Tickets are general admission and limited. They will cost $100, all inclusive. Each ticket will admit one passenger car/truck. The event will take place rain or shine and will begin at dusk.

“We had an issue today during the on-sale in which fans may have received an error message during checkout; however, their order and credit card was processed, causing some fans to have duplicate tickets and charges, which are being refunded. We will be putting all the events back on sale tomorrow, Saturday at 12pm ET / 9am PT. These will be general admission tickets so don’t worry, you have another chance to join us at the drive-in for a great Garth event.“

Ticketmaster

It isn’t the first time Brooks has had an issue with tickets. Ticket issues for his November concert at Neyland Stadium cropped up in September. He took the blame saying he released a smaller number of tickets to avoid an empty stadium. Brooks released more tickets later.

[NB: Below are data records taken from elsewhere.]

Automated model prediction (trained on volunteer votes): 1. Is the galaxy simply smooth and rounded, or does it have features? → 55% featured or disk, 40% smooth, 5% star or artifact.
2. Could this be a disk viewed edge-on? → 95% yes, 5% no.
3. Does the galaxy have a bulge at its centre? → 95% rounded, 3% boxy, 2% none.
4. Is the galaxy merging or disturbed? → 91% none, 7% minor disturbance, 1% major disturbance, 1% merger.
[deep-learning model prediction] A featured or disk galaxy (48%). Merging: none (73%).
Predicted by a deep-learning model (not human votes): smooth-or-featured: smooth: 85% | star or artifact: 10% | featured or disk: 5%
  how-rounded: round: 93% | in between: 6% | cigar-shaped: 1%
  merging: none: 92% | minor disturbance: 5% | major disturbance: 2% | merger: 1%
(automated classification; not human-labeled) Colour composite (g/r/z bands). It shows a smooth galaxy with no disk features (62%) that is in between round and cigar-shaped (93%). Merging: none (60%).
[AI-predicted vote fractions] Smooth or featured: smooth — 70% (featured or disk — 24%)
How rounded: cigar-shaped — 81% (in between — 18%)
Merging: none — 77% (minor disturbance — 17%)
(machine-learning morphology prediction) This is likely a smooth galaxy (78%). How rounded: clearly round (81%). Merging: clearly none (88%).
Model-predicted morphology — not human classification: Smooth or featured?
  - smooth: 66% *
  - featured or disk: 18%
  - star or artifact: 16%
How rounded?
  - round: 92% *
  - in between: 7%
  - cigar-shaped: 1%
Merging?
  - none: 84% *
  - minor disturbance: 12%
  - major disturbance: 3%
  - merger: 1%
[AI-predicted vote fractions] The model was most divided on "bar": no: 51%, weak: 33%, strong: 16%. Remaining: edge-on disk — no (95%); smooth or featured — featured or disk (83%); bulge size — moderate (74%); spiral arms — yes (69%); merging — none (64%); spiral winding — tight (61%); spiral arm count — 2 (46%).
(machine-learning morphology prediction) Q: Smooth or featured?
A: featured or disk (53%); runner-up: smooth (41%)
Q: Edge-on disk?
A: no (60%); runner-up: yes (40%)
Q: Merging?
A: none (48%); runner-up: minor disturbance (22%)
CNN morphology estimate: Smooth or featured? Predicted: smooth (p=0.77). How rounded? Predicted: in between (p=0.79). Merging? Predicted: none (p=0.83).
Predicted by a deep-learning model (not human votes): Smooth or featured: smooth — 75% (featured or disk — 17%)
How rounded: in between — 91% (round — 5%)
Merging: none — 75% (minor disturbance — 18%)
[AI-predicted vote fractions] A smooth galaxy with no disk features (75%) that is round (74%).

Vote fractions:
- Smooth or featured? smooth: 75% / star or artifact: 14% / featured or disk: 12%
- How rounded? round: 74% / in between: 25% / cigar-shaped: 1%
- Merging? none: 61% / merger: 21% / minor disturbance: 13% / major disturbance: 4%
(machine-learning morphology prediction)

The show will adhere to guidelines recommended by the Centers for Disease Control and Prevention as well as all state and local health mandates. Encore Live, who is putting on the event, has partnered with health experts to establish procedures for staff and fans.

Procedures include maintaining at least 6 feet of space between vehicles, the use of personal protective equipment by staff, leveraging contactless payment and ticketing systems, and limiting capacity in restrooms. Guidelines around concessions will also be enforced to abide by individual state regulations.